In their paper, titled “3D printable high performance fiber reinforced cementitious composites for large-scale printing,” the NTU researchers explain how they developed a novel mixture of 3DPFRCC, which featured rheological properties “characterized by yield stress and plastic viscosity.”
The abstract reads, “3D printing cementitious composites require special rheological properties, which are affected significantly by the materials constituents. In this work, a novel mixture of 3D printable fiber reinforced cementitious composites (3DPFRCC) was developed. The rheological performance, setting-time, and mechanical properties were characterized, a printing test was carried out as well to test the buildability and pumpability. Results indicate that the new material possesses appropriate rheological and mechanical performances. Rheological properties are designed based on previous practical printing test. The static and dynamic yield stress are 3289 Pa and 314.7 Pa, respectively. The plasticity viscosity is 32.5 Pa·s. The initial setting time is 59.2 minutes. The flexural strength and compressive strength are 8.6 MPa and 71.2 MPa, respectively at 28 days. Then, a 78 × 60 × 90 cm (L × W × H) structure was printed successfully in 150 minutes, which demonstrates that this novel 3DPFRCC possesses excellent buildability and pumpability, which is capable of large-scale printing.”
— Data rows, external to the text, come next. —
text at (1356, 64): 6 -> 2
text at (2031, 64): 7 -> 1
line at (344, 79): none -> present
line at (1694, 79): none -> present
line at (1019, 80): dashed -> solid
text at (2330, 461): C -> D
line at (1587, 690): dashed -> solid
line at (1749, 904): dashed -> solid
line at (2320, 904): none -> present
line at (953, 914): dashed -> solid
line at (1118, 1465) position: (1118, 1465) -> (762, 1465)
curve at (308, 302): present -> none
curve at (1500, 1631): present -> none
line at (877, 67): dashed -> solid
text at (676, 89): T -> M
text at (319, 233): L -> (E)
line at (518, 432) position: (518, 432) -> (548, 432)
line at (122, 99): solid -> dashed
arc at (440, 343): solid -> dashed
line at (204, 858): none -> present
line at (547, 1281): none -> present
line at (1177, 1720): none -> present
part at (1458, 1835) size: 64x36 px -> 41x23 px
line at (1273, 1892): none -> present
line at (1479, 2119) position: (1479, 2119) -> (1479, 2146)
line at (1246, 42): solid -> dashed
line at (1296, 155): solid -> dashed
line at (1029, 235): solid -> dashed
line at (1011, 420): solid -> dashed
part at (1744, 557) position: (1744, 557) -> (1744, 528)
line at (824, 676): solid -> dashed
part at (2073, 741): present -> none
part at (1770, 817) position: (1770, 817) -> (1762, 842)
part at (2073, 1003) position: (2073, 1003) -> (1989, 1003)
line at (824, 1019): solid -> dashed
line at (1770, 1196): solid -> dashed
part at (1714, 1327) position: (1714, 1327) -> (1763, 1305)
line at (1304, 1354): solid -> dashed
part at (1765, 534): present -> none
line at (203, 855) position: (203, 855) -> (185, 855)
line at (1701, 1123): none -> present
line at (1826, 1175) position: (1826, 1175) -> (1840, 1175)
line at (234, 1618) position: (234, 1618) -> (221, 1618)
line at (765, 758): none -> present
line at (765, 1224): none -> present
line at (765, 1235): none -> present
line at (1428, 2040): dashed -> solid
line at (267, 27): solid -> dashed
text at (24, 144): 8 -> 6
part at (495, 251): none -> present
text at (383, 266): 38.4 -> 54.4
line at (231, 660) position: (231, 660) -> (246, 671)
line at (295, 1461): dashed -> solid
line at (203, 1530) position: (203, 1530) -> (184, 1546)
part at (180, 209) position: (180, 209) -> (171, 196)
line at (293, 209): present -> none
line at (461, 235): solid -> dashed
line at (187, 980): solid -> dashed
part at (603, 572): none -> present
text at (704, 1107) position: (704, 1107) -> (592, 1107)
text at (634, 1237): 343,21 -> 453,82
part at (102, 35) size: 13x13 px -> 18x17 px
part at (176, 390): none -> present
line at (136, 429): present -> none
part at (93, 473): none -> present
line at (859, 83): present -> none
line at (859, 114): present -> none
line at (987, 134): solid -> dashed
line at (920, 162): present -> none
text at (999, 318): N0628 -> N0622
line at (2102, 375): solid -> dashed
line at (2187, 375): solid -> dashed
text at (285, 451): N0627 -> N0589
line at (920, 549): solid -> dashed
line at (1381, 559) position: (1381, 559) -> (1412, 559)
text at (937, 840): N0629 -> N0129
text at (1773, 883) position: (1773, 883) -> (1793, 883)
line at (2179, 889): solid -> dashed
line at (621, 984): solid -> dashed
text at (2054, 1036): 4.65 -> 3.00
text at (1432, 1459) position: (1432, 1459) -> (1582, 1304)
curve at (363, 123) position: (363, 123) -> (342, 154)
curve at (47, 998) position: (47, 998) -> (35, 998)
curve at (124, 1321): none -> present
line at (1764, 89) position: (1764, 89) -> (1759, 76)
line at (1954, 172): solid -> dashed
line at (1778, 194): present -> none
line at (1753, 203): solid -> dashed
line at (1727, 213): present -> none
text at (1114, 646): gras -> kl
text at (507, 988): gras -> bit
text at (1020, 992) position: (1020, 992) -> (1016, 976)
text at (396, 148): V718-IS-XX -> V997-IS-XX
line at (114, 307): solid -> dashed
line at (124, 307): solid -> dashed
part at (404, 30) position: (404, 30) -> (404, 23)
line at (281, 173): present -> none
The mixture was a combination of natural river sand, Ordinary Portland Cement type I 42.5, silica fume, PVA fiber with a 0.8% oil coating, and class F fly ash. Flexural specimens were manufactured on a gantry-style concrete 3D printer. The researchers tested the mechanical performance (compressive and flexural strength) of the material, and evaluated how it performed during the actual 3D printing, and “open time was characterized by setting time.”
“Build-up and pumping pressure models indicate that printing height and pumping pressure are corresponding to the yield stress and plastic viscosity of materials, respectively (Weng et al., 2018). A meter-level printing was carried out by Weng et al. via optimizing the materials’ rheology,” the researchers wrote. “Based on the rheological properties of materials used in his meter-level printing, the materials used in this work were designed by optimizing materials constituents to meet the requirement of rheology for large-scale (meter-level) printing. Besides, setting time indicates the workable time for 3D printing process, which should be enough for 3D printing process to ensure the pumpability and appropriate bonding performance.”
After characterizing their material’s mechanical performance, among other qualities, the researchers concluded that, in order to satisfy 3D printability requirements, cementitious composites do require a special rheological performance.
“The results show that the static yield and dynamic yield stress of this 3DPFRCC are 3289 Pa and 314.7 Pa, respectively; the plastic viscosity is 32.5 Pa·s; initial setting time is 59.2 minutes; the flexural strength and compressive strength are 8.5 MPa and 71.2 MPa respectively at 28 days,” the researchers wrote. “Finally, a 78 cm × 60 cm × 90 cm (L × W × H) structure was printed in the printing test, which demonstrates that this new material possesses excellent printability and is capable for large-scale printing.”
Co-authors of the paper are Yiwei Weng, Shunzhi Qian, Lewei He, Mingyang Li, and Ming Jen Tan, all with the university’s Singapore Centre for 3D Printing.